SELECTED EXCERPT below:

Adding to Lewes’ plush accommodations, The Savannah Inn is a 1914 Victorian residence retrofitted into a cozy B&B. Five airy rooms outfitted in contemporary Pottery Barn-esque furnishings, plus flat-screen TVs, DVD players and wi-fi. An in-house massage room ensures that guests need not go too far for pampering. Breakfast cooked up by owner Gina Kaye is enjoyed on the wrap-around porch— or, better yet, in bed. Rooms in season range from $350 to $600 for two nights. 330 Savannah Road, 302-645-0330, http://www.savannahinnlewes.com. —K.B.
Twenty-two years of pizza-making experience go into Michael Gallucio’s eponymous restaurant in Lewes’ Five Points community. Sure, you can order a traditional pomodoro with fresh garlic, Roma tomatoes and basil, but why not sample an Irish pizza with sour cream, potatoes, bacon and cheddar or any number of pasta choices? Settle into the upscale pizzeria’s butter-colored dining room and enjoy a glass of wine as Dean Martin croons “Volare.” 33323 E. Chesapeake St., Village at Five Points, 302-644-9004, http://www.mgallucios.com —M.Z.

End of SELECTED EXCERPT.
DATASET EXTRACT below:

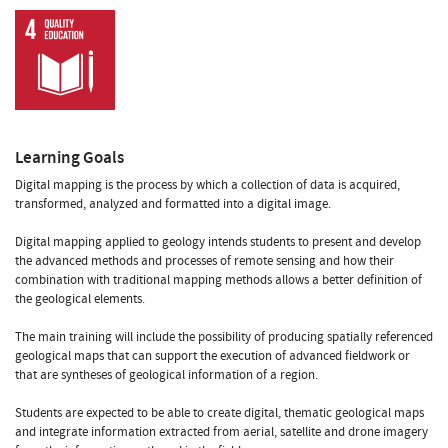
Learning Goals
Digital mapping is the process by which a collection of data is acquired,
transformed, analyzed and formatted into a digital image.
Digital mapping applied to geology intends students to present and develop
the advanced methods and processes of remote sensing and how their
combination with traditional mapping methods allows a better definition of
the geological elements.
The main training will include the possibility of producing spatially referenced
geological maps that can support the execution of advanced fieldwork or
that are syntheses of geological information of a region.
Students are expected to be able to create digital, thematic geological maps
and integrate information extracted from aerial, satellite and drone imagery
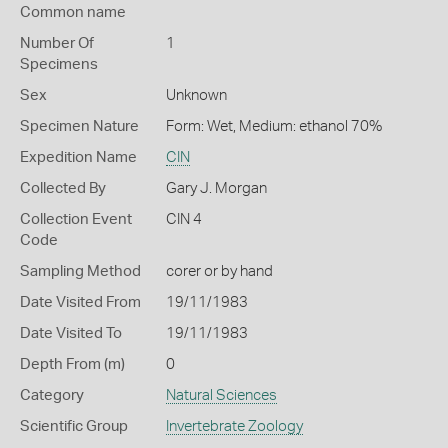
Common name
Number Of
1
Specimens
Sex
Unknown
Specimen Nature
Form: Wet, Medium: ethanol 70%
Expedition Name
CIN
Collected By
Gary J. Morgan
Collection Event
CIN 4
Code
Sampling Method
corer or by hand
Date Visited From
19/11/1983
Date Visited To
19/11/1983
Depth From (m)
0
Category
Natural Sciences
Scientific Group
Invertebrate Zoology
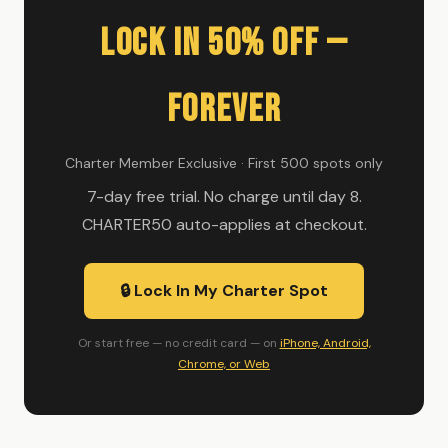
Lock In 50% Off —
Forever
Charter Member Exclusive · First 500 spots only
7-day free trial. No charge until day 8.
CHARTER50 auto-applies at checkout.
🔒 Lock In My Charter Spot
Or start free — no credit card — on
iPhone, Android,
Chrome, or Web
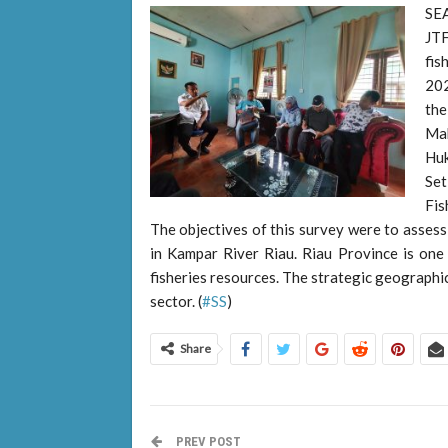
SE
JT
fis
202
the
Mak
Huk
Se
Fis
The objectives of this survey were to assess 
in Kampar River Riau. Riau Province is one 
fisheries resources. The strategic geographic 
sector. (
#SS
)
Share
PREV POST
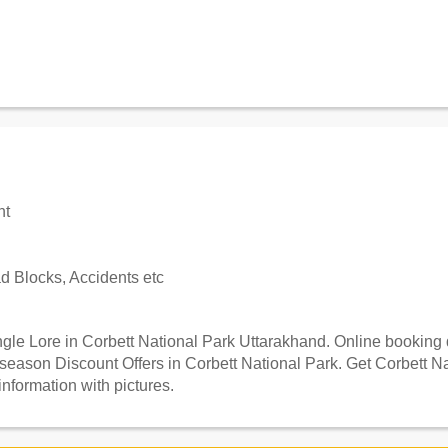
nt
 Blocks, Accidents etc
le Lore in Corbett National Park Uttarakhand. Online booking de
season Discount Offers in Corbett National Park. Get Corbett N
information with pictures.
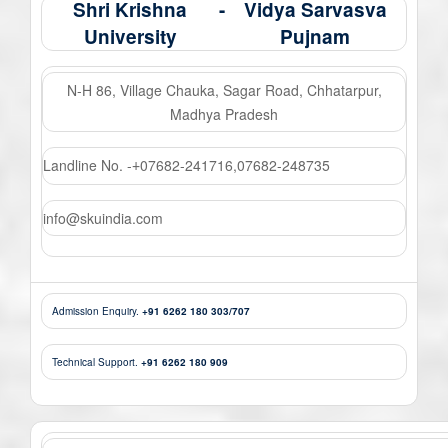
Shri Krishna
-
Vidya Sarvasva
University
Pujnam
N-H 86, Village Chauka, Sagar Road, Chhatarpur,
Madhya Pradesh
Landline No. -
07682-241716
,
07682-248735
+
info@skuindia.com
Admission Enquiry.
+91 6262 180 303/707
Technical Support.
+91 6262 180 909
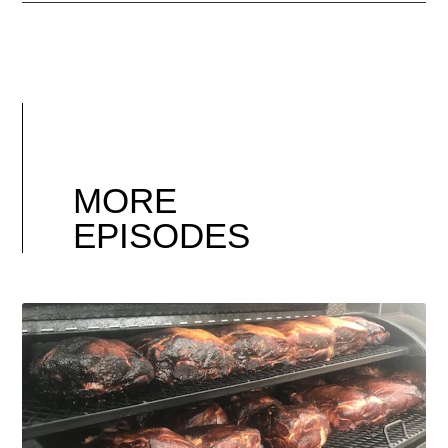
MORE
EPISODES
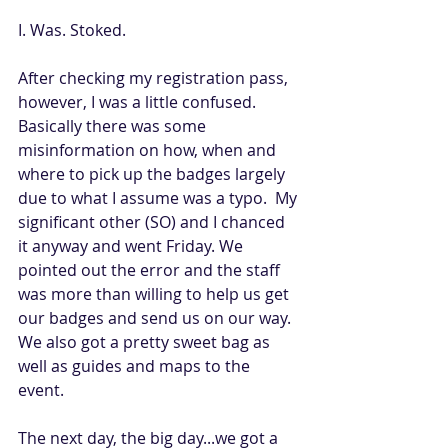
I. Was. Stoked. 
After checking my registration pass, 
however, I was a little confused. 
Basically there was some 
misinformation on how, when and 
where to pick up the badges largely 
due to what I assume was a typo.  My 
significant other (SO) and I chanced 
it anyway and went Friday. We 
pointed out the error and the staff 
was more than willing to help us get 
our badges and send us on our way. 
We also got a pretty sweet bag as 
well as guides and maps to the 
event. 
The next day, the big day...we got a 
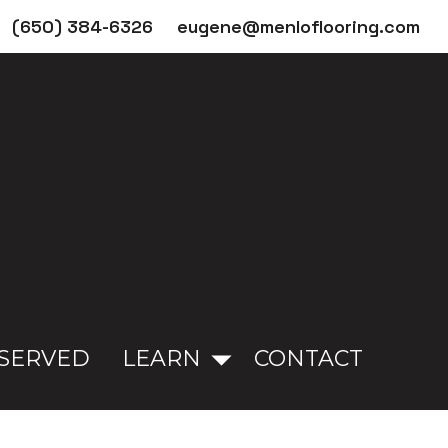
(650) 384-6326
eugene@menloflooring.com
 SERVED
LEARN
CONTACT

End of DATASET EXTRACT.

= DIRECTIVE A =
Echo part of the Lewes inn and pizzeria text word for word: begin at the words that have "Adding to Lewes’" and stop after "302-645-0330, http://www.savannahinnlewes.com. —K.B.".
= DIRECTIVE B =
Pick up the Lewes inn and pizzeria text from its final sentence and keep it going.
The rows play no part in what comes next.

= EXPECTED OUTPUT A =
Adding to Lewes’ plush accommodations, The Savannah Inn is a 1914 Victorian residence retrofitted into a cozy B&B. Five airy rooms outfitted in contemporary Pottery Barn-esque furnishings, plus flat-screen TVs, DVD players and wi-fi. An in-house massage room ensures that guests need not go too far for pampering. Breakfast cooked up by owner Gina Kaye is enjoyed on the wrap-around porch— or, better yet, in bed. Rooms in season range from $350 to $600 for two nights. 330 Savannah Road, 302-645-0330, http://www.savannahinnlewes.com. —K.B.

= EXPECTED OUTPUT B =
>South of the Border
If the restaurant’s name wasn’t proof enough, a quick glance at Agave’s bar confirms owner Chris McKeown’s passion for tequila: 80 tequilas, all 100-percent agave, all hand-selected by the owner. McKeown’s aim for Lewes’ newest Mexican restaurant is authenticity. He studied regional cuisine in Guadalajara and his menu features regional specialties, such as grilled corn slathered in spicy mayo and cheese or jalapenos stuffed with cheese and wrapped in bacon. Photographs of the region grace the walls and the handsome menus covered in rustic fabric with pressed tin inserts are a result of his travels in Mexico. Finding a corner booth and diving into a house-made margarita served in a colorful painted glass is highly recommended. 137 2nd St., 302-645-1232. —M.Z.
Black mission fig. Oatmeal molasses tipsy cake. Perhaps nowhere else at the beach will you find pints of ice cream in such funky flavors. What’s more, all are made from goats’ milk. It’s these kinds of culinary finds that make Fisher Bay Gourmet Foods unique. You can also score P.B. Loco gourmet peanut butters (try the European Café Mocha), dozens of grilling sauces, exotic spices and Tofurky bacon right next to the real stuff from Nueske’s. But Fisher Bay, the brainchild of former restaurateurs, also boasts a well-stocked deli with 40-some cheeses and Boar’s Head meats. “Our motto is creative foods for creative people,” says co-owner Rich Nofi, who is clearly having too much fun behind the deli counter. Have him whip up a “Cappy Jack Sparrow,” made with cappacola ham, fresh mozzarella, roasted red and sweet pepper and garlic pesto, and finish it off with a cup of jalapeño-lime gelato made up the road in Newark, Del. It’s like walking into an air-conditioned room on a hot day. Village of Five Points, 302-644-4747, http://www.fisherbaygourmet.com. —J.S.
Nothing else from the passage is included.